■ The task: Although the records contain pictures, repeat only the text of every line exactly.

■ Task input:
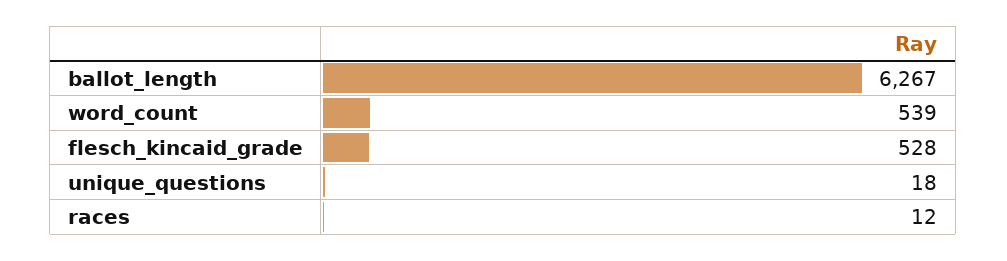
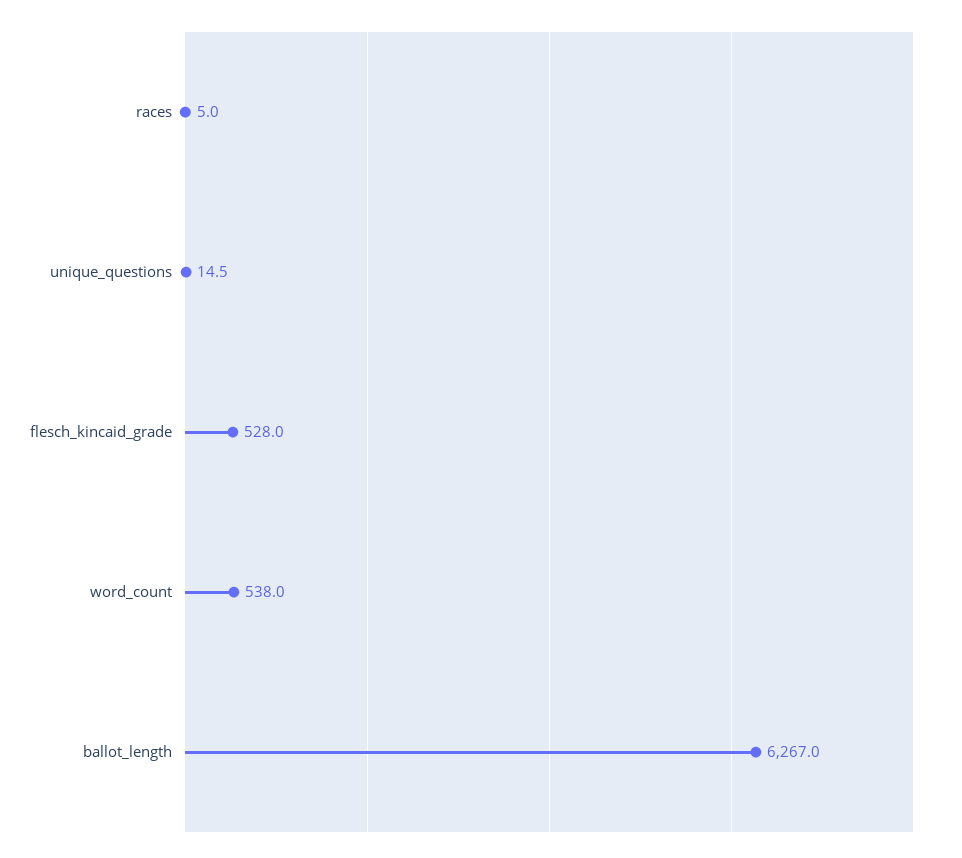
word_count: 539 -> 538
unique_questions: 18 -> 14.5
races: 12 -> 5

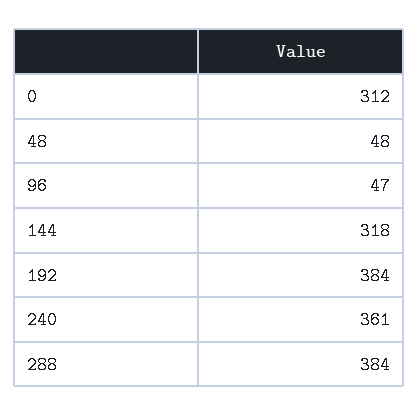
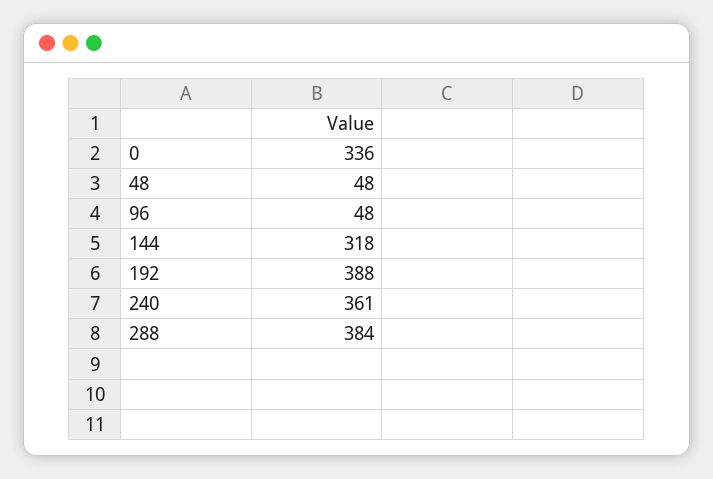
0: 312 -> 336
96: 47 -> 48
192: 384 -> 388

■ Reply to the exercise:
word_count: 539 -> 538
unique_questions: 18 -> 14.5
races: 12 -> 5

0: 312 -> 336
96: 47 -> 48
192: 384 -> 388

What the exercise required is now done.